Text excerpt
==================================================
Perl Online Compiler

Write, Run & Share Perl code online using OneCompiler's Perl online compiler for free. It's one of the robust, feature-rich online compilers for Perl language, running on the latest version 5.22.1. Getting started with the OneCompiler's Perl compiler is simple and pretty fast. The editor shows sample boilerplate code when you choose language as Perl and start coding.

Taking inputs (stdin)

OneCompiler's Perl online editor supports stdin and users can give inputs to programs using the STDIN textbox under the I/O tab. Following is a sample Perl program which takes name as input and prints hello message with your name.

my $name = <STDIN>;             
print "Hello $name.\n";

About Perl

Perl(Practical Extraction and Report Language) is especially desined for text processing by Larry Wall.

Key features

Cross-platform
Efficient for mission critical applications.
Open-source
Supports both procedural and object-oriented programming.
Perl interpreter is embeddable with other systems.
Loosely typed language

Syntax help

Data types

There is no need to specify the type of the data in Perl as it is loosely typed language.

Type	Description	Usage
Scalar	Scalar is either a number or a string or an address of a variable(reference)	$var
Arrays	Array is an ordered list of scalars, you can access arrays with indexes which starts from 0	@arr = (1,2,3)
Hash	Hash is an unordered set of key/value pairs	%ul = (1,'foo', 2, 'bar)

Variables

In Perl, there is no need to explicitly declare variables to reserve memory space. When you assign a value to a variable, declaration happens automatically.

$var-name =value; #scalar-variable
@arr-name = (values); #Array-variables
%hashes = (key-value pairs); # Hash-variables

Loops

1. If family:

If, If-else, Nested-Ifs are used when you want to perform a certain set of operations based on conditional expressions.

If

if(conditional-expression){    
//code    
}

If-else

if(conditional-expression){  
//code if condition is true  
}else{  
//code if condition is false  
}

Nested-If-else

if(condition-expression1){  
//code if above condition is true  
}else if(condition-expression2){  
//code if above condition is true  
}  
else if(condition-expression3){  
//code if above condition is true  
}  
...
==================================================
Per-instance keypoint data

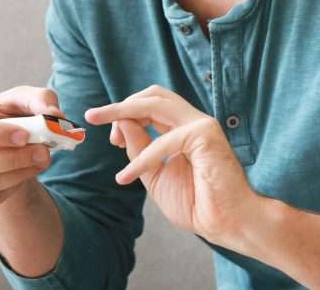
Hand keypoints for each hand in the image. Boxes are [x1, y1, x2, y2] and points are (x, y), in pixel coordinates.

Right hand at [0, 85, 63, 211]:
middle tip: (44, 153)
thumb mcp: (26, 100)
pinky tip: (22, 176)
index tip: (25, 136)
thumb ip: (41, 99)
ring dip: (17, 175)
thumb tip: (54, 114)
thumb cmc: (9, 116)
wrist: (1, 146)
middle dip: (14, 159)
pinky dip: (9, 191)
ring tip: (39, 162)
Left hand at [84, 85, 257, 247]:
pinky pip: (163, 141)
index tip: (111, 139)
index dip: (126, 115)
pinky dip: (141, 158)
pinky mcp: (206, 135)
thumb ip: (139, 149)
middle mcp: (194, 121)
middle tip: (93, 116)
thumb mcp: (155, 175)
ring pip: (156, 103)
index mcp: (184, 129)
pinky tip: (127, 176)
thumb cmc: (197, 204)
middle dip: (120, 104)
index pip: (151, 106)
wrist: (226, 224)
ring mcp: (202, 124)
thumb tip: (119, 123)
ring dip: (123, 111)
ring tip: (98, 121)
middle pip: (152, 96)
==================================================
About this task
Reproduce the Perl compiler text verbatim from "Cross-platform" to "loosely typed language.".

Response
Cross-platform
Efficient for mission critical applications.
Open-source
Supports both procedural and object-oriented programming.
Perl interpreter is embeddable with other systems.
Loosely typed language

Syntax help

Data types

There is no need to specify the type of the data in Perl as it is loosely typed language.